• **Exercise directions**
The job is to find each line in the entries holding the string "down" and copy that line.

• **Records for the exercise**
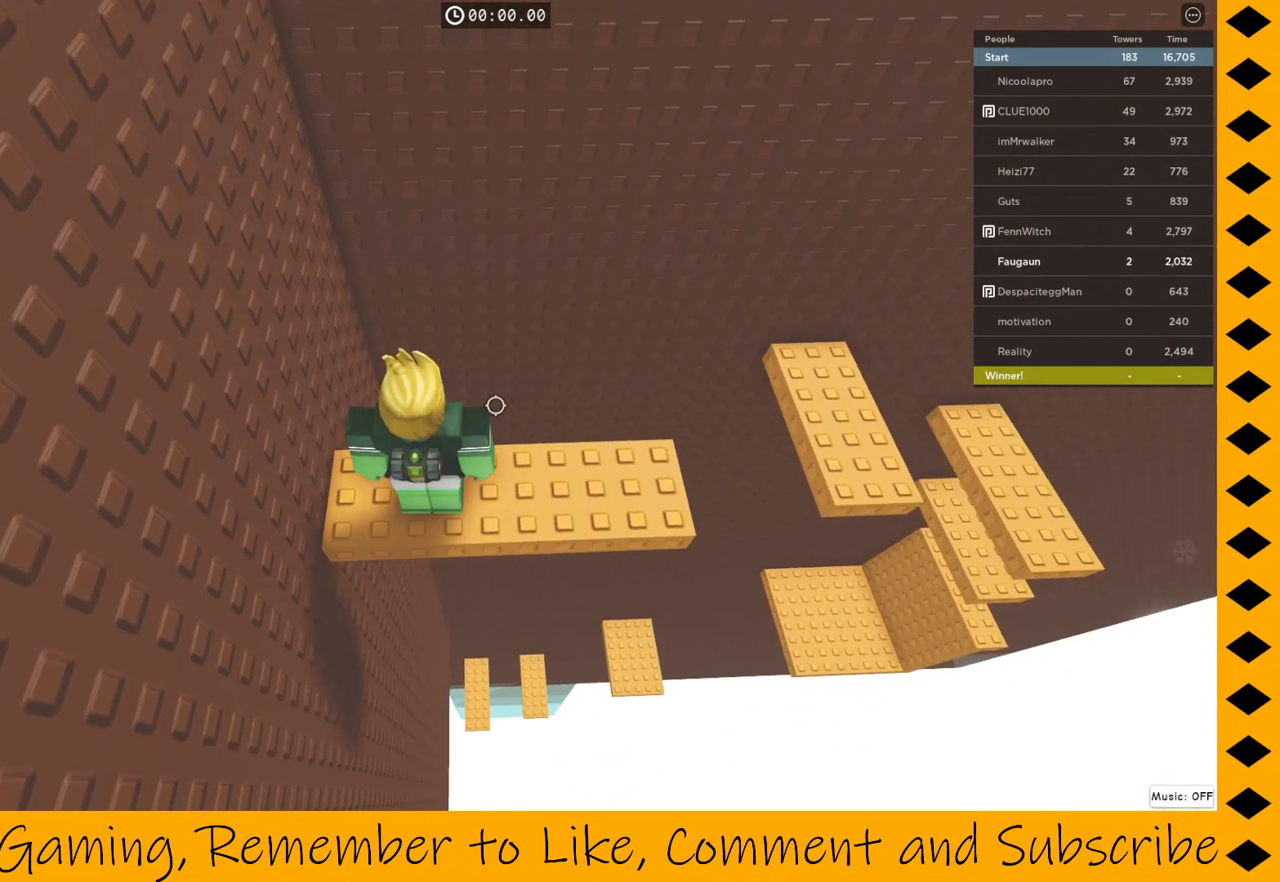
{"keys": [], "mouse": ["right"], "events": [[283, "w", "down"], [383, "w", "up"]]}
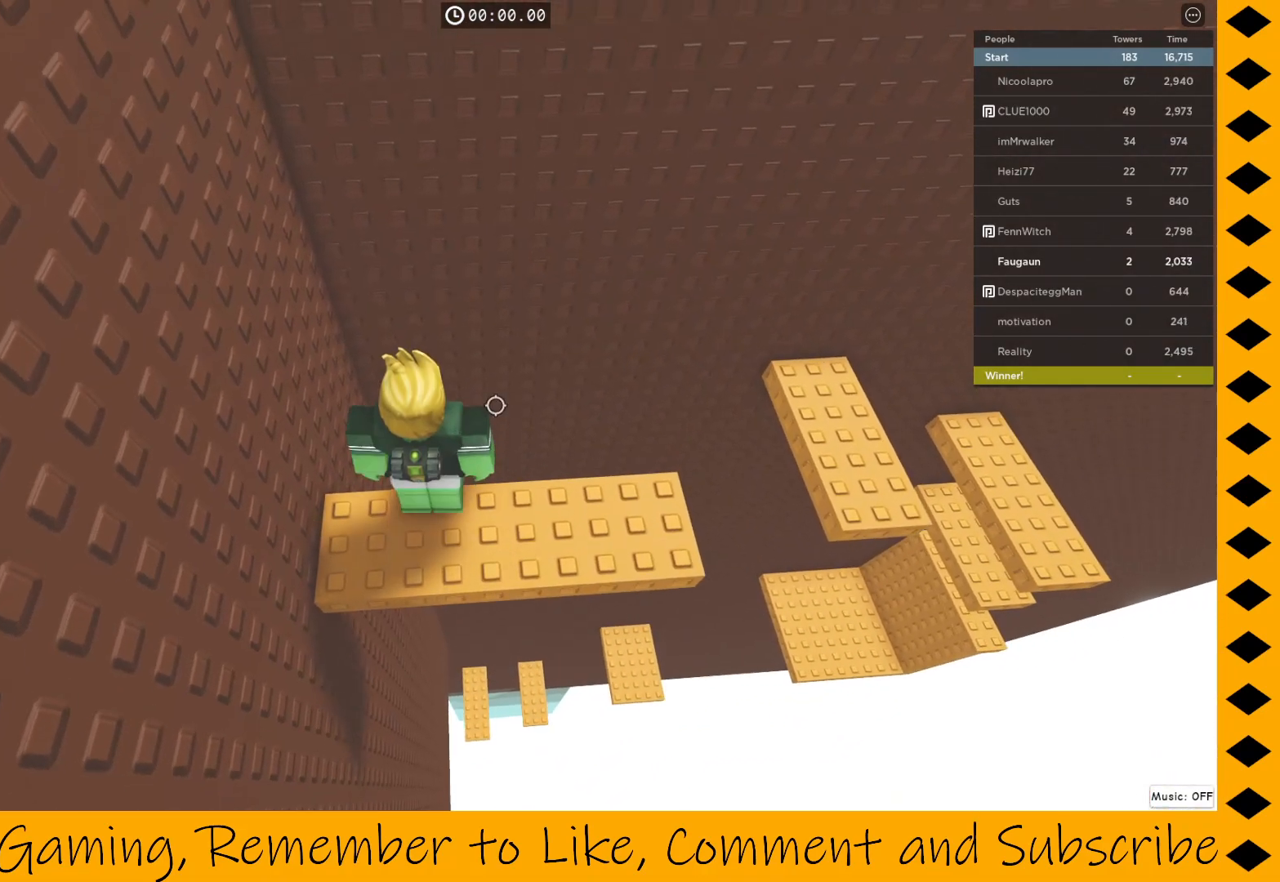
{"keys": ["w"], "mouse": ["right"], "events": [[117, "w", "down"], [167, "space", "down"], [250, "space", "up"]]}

...

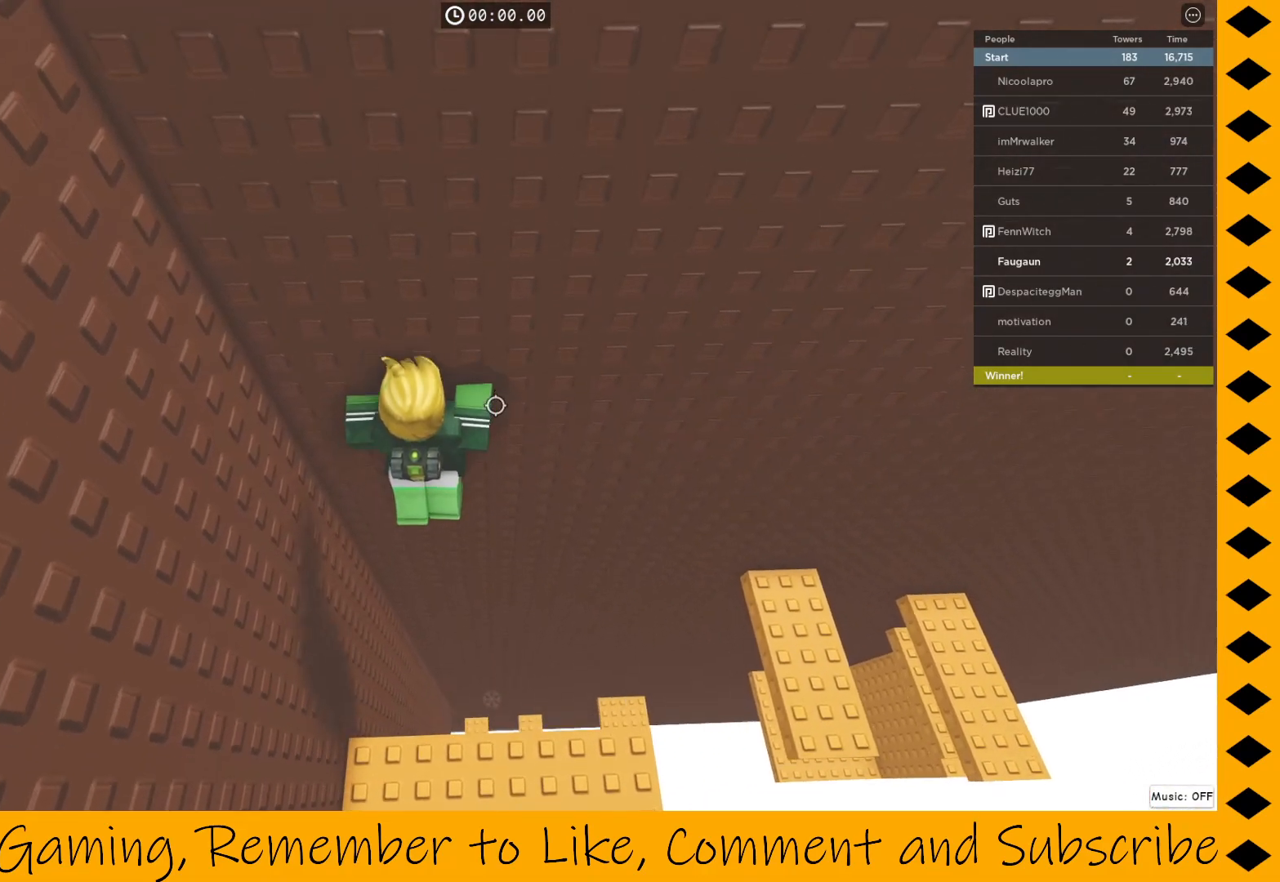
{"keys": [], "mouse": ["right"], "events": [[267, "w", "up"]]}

--

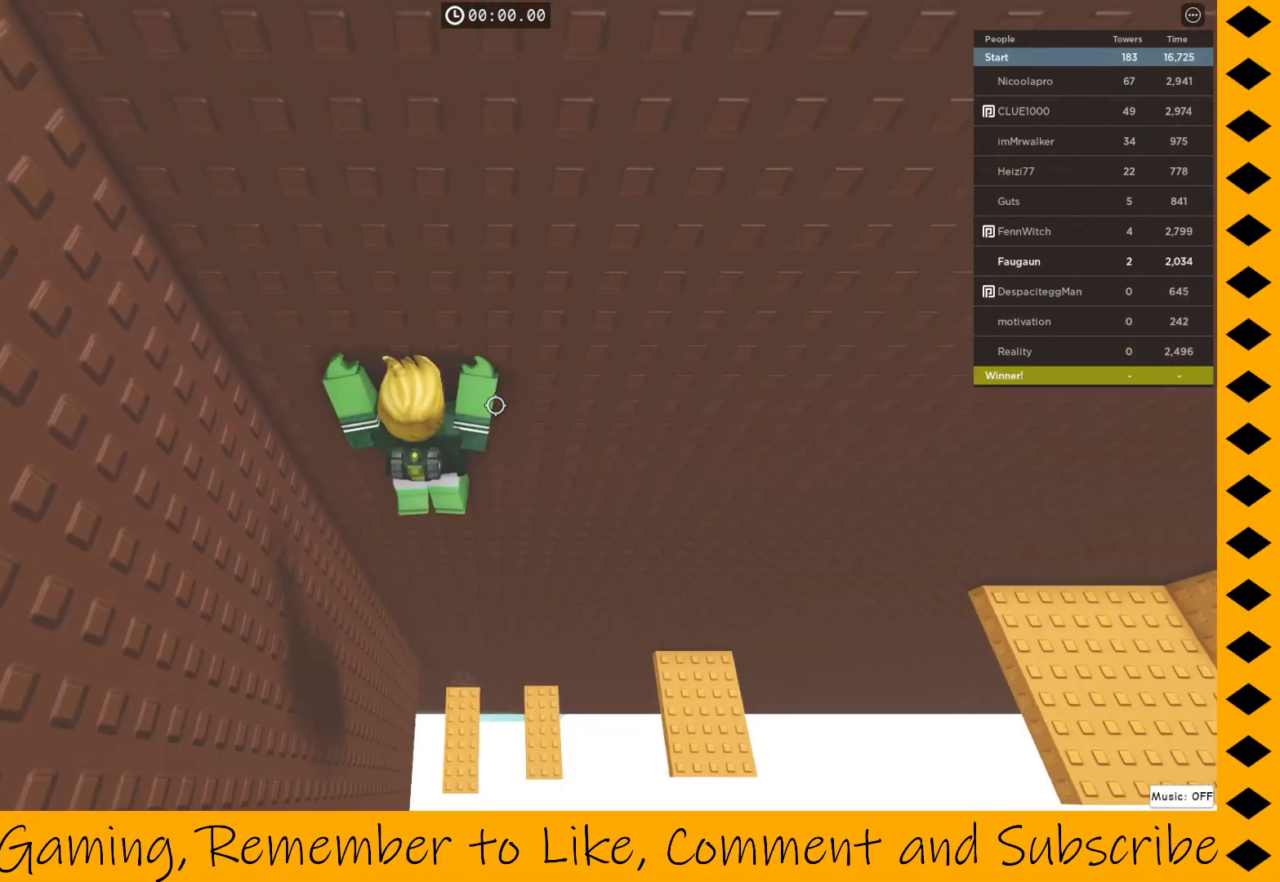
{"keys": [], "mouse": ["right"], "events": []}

• **Exercise solution**
{"keys": [], "mouse": ["right"], "events": [[283, "w", "down"], [383, "w", "up"]]}
{"keys": ["w"], "mouse": ["right"], "events": [[117, "w", "down"], [167, "space", "down"], [250, "space", "up"]]}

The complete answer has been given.